When you’re taking part in what appears to be the start of a reverse kidnapping, where the child is handing the adult candy, you’ve reached the end of your trick-or-treating journey in life. Just go home.

Finally, if instead of putting candy in your bag they pepper-spray you in the face and tell you to get off their property, it’s time to call it a day.

You’re making people uncomfortable.

We’ve all opened the door to find an adult trick-or-treater, and we’ve all felt awkward giving them candy.

You wonder if they’re on hashish, if it’s a prank or if they’re using this as some kind of way to break into your house.

In fact, sometimes adult costumes and their potential graphic nature can be a little intimidating for those who are opening their homes to you.

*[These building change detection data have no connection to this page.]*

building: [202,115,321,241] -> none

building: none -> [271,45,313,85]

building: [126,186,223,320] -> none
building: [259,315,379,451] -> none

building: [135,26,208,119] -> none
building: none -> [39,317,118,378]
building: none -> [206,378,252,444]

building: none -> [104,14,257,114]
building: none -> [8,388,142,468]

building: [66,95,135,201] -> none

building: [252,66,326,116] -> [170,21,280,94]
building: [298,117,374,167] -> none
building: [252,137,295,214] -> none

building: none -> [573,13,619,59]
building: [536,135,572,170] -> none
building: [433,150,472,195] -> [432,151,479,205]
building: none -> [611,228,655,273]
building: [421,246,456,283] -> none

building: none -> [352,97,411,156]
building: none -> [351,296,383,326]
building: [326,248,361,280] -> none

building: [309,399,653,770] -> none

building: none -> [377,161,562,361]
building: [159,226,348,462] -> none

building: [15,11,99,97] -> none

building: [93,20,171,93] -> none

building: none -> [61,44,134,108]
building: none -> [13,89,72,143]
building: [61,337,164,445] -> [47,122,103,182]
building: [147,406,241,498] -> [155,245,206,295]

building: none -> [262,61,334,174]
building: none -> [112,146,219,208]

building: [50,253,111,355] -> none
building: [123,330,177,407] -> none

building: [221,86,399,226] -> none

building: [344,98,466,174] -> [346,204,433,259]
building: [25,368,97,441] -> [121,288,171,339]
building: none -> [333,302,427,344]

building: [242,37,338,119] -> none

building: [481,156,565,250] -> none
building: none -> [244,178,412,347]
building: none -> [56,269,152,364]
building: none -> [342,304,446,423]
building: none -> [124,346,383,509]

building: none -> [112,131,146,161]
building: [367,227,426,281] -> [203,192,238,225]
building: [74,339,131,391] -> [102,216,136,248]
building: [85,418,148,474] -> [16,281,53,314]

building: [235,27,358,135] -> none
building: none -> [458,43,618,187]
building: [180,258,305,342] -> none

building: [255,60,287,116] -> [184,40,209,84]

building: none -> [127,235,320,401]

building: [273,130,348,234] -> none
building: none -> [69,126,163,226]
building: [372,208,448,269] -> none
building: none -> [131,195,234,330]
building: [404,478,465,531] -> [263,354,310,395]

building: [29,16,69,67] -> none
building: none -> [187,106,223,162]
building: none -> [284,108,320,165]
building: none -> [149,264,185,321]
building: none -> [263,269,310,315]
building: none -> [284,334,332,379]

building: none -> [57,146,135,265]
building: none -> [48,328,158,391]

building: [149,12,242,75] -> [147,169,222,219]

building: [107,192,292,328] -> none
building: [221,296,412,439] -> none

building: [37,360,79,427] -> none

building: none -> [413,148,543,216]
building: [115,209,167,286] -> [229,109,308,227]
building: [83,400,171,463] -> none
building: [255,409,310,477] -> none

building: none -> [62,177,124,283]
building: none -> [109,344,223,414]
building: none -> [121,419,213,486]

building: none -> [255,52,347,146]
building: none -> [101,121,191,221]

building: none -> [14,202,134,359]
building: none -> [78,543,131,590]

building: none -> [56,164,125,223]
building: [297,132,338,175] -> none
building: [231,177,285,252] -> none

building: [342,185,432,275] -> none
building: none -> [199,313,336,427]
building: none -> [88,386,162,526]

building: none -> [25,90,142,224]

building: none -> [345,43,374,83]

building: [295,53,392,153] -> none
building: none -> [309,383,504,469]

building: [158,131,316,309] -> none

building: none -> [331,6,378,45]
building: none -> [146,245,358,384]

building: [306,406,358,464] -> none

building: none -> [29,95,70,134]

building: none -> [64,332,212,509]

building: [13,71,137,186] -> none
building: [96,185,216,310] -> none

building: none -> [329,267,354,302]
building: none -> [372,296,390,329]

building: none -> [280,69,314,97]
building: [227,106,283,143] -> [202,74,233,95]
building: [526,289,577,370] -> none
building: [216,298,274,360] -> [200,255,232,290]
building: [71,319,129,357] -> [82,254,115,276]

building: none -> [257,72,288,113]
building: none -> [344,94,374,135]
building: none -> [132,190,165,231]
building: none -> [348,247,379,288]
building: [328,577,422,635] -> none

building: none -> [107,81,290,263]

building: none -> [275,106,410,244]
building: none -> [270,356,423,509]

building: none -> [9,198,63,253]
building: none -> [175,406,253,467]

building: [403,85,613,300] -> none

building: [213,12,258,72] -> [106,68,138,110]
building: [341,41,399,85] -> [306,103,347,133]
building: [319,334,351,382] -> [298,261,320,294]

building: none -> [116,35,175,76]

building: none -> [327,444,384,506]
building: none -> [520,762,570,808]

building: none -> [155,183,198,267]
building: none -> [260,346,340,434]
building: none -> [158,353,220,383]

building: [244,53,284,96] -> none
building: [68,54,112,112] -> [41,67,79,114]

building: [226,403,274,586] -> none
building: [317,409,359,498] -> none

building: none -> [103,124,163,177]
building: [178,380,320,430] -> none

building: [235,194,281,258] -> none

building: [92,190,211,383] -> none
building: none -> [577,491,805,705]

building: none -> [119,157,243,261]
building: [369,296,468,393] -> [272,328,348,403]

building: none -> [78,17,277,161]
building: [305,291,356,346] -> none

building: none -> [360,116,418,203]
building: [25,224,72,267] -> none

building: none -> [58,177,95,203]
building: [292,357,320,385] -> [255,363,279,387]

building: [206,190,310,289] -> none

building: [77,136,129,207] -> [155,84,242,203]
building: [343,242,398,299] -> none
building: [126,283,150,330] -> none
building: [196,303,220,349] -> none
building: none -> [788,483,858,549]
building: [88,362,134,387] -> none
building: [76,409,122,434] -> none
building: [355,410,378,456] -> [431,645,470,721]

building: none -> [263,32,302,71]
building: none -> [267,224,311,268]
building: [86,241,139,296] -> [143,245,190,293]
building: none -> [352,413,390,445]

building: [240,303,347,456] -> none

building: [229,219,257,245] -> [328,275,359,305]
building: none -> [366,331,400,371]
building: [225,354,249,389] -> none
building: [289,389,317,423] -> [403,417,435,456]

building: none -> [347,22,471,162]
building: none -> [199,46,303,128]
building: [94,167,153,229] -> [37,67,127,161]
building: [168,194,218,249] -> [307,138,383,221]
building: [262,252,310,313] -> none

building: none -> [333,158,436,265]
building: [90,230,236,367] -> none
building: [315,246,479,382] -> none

Can you imagine an 80-year-old woman expecting to give a child candy, but opening her door to find you standing there covered in fake blood, wearing a mask and a fake axe in your head? You might get old-lady-slapped or give her a heart attack.

Plus, you wouldn’t want to be the child who walks up to a house to be told that the adult trick-or-treating before you got the last of the candy.

It’s best to have ended your trick-or-treating on a high note, probably around 12 or 13 when it’s still cute.

Now that you’re older, it’s probably more rewarding for you to find other things to do on Halloween with other adults.

Maybe try a costume party, or a theme park where they scare the crap out of you or something of that nature. Otherwise, you’re out of place, in the way, and you look kind of silly still trick-or-treating.

Jack Chavdarian is a senior journalism major and the assistant social media editor for the Daily 49er.